Justice Thomas Fires New Warning Shot Over Big Tech Liability

Critics believe technology companies have too much power over freedom of speech in America.

AP/Mariam Zuhaib, file
The U.S. Supreme Court. AP/Mariam Zuhaib, file

Associate Justice Clarence Thomas of the Supreme Court fired the latest warning shot at Big Tech on Monday, urging his fellow justices to take a closer look at the federal law that gives technology companies such as Facebook and Twitter broad protection from lawsuits filed by their users.

In an opinion attached to the court’s refusal to hear a case from Texas — Jane Doe v. Facebook Inc. — Justice Thomas wrote that existing laws shield Facebook from liability even when its own actions cause harm to others. He said it is time for the court to address the “proper scope of immunity” enjoyed by tech platforms.

No other justices signed on to his statement.

Justice Thomas’s suggestion was related to a case involving a 15-year-old Texas woman’s attempts to sue Facebook, whose parent company has since rebranded itself as Meta, after she was lured to a meeting by a man she met on the social media network in 2012 and then raped, beaten, and trafficked for sex.

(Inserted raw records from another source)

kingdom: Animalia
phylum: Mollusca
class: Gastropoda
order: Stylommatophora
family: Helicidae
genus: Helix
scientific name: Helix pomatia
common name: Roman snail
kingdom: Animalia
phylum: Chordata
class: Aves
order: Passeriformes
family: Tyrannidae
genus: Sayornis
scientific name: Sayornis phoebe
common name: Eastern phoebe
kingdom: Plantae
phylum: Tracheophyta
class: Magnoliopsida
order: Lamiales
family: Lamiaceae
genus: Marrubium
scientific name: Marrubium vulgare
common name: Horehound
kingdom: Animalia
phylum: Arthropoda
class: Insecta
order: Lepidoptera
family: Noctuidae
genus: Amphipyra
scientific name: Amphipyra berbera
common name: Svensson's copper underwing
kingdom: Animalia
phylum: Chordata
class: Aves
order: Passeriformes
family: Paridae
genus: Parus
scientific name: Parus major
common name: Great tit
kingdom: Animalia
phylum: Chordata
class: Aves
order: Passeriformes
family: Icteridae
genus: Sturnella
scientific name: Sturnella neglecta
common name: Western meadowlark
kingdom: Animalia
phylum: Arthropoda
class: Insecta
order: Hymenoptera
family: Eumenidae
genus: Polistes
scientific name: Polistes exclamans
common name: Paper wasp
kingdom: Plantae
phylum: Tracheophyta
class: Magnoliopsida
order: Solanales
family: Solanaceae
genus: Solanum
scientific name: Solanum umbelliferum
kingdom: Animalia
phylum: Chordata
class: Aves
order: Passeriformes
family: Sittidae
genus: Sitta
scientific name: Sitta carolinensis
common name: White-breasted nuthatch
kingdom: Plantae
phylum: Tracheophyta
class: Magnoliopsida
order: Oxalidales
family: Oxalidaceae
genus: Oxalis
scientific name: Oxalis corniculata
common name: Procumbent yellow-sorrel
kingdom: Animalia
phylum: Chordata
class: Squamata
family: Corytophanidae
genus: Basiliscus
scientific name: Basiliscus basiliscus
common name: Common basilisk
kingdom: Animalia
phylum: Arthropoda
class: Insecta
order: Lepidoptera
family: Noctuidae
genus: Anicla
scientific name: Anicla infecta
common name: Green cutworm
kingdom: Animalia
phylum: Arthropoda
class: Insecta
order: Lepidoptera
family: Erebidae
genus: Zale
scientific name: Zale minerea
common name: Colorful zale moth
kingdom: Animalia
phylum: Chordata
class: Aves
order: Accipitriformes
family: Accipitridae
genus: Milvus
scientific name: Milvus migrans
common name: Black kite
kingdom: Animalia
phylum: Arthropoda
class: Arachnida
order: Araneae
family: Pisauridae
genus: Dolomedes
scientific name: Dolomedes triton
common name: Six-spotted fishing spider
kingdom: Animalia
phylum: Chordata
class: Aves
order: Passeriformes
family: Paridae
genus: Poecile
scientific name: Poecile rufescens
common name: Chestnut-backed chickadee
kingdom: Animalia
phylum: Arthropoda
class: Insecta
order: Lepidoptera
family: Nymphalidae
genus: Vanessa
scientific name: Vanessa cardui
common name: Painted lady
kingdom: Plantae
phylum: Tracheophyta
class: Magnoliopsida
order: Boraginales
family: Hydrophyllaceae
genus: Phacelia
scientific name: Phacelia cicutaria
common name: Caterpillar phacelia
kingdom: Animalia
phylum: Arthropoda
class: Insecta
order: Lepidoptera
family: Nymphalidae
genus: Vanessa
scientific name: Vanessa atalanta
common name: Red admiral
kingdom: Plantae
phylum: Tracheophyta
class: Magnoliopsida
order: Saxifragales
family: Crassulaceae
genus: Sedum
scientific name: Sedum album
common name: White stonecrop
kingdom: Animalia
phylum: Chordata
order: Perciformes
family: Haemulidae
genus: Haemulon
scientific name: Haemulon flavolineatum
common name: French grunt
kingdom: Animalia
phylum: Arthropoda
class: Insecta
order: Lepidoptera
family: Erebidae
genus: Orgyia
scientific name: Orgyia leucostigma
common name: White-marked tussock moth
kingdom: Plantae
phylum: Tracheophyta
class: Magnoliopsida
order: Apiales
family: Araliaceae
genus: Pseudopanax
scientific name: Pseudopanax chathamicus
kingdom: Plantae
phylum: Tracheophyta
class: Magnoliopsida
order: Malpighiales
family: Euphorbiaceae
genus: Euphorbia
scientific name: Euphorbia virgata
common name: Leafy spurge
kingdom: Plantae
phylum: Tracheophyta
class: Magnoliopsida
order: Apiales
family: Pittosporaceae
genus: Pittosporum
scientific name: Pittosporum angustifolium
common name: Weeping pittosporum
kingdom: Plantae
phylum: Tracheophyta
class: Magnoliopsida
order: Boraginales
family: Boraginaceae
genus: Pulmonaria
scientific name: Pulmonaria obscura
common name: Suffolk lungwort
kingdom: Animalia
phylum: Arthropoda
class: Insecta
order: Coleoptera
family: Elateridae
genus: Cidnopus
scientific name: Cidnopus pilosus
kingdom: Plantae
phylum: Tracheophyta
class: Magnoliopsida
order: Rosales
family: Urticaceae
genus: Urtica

She escaped her captor and later sued Facebook in Texas state court, alleging the company violated the state’s anti-sex trafficking laws. Facebook’s appeals in the case reached the Texas supreme court, which ruled that part of her claim is invalid because the company is shielded from liability under Section 230 of the 1996 Communications Decency Act.

That section, which shields social media companies from liability for any content posted by third parties, has become a target  for critics who believe technology companies have too much power over freedom of speech in America.

Both Democrats and Republicans in Congress have put forth various proposals to reform Section 230 in the past few years, and both presidential candidates in the 2020 election said they supported efforts to change the law.

Democrats, by and large, say the law allows tech platforms to host hateful content with impunity, and Republicans complain that the law allows the platforms to suppress conservative viewpoints. 

In his opinion, Justice Thomas said the Texas supreme court’s decision in the case “exemplifies how courts have interpreted Section 230 ‘to confer sweeping immunity on some of the largest companies in the world.’”

“Here, the Texas Supreme Court afforded publisher immunity even though Facebook allegedly ‘knows its system facilitates human traffickers in identifying and cultivating victims,’ but has nonetheless ‘failed to take any reasonable steps to mitigate the use of Facebook by human traffickers’ because doing so would cost the company users — and the advertising revenue those users generate,” Justice Thomas wrote.

“It is hard to see why the protection Section 230(c)(1) grants publishers against being held strictly liable for third parties’ content should protect Facebook from liability for its own ‘acts and omissions,’” the justice  added.

Justice Thomas, the senior figure on the court in terms of time-in-grade, said he agreed with the court’s decision not to hear the Jane Doe case. He said, though, that unless Congress takes steps to clarify the scope of immunity provided by Section 230, the court should do so “in an appropriate case.”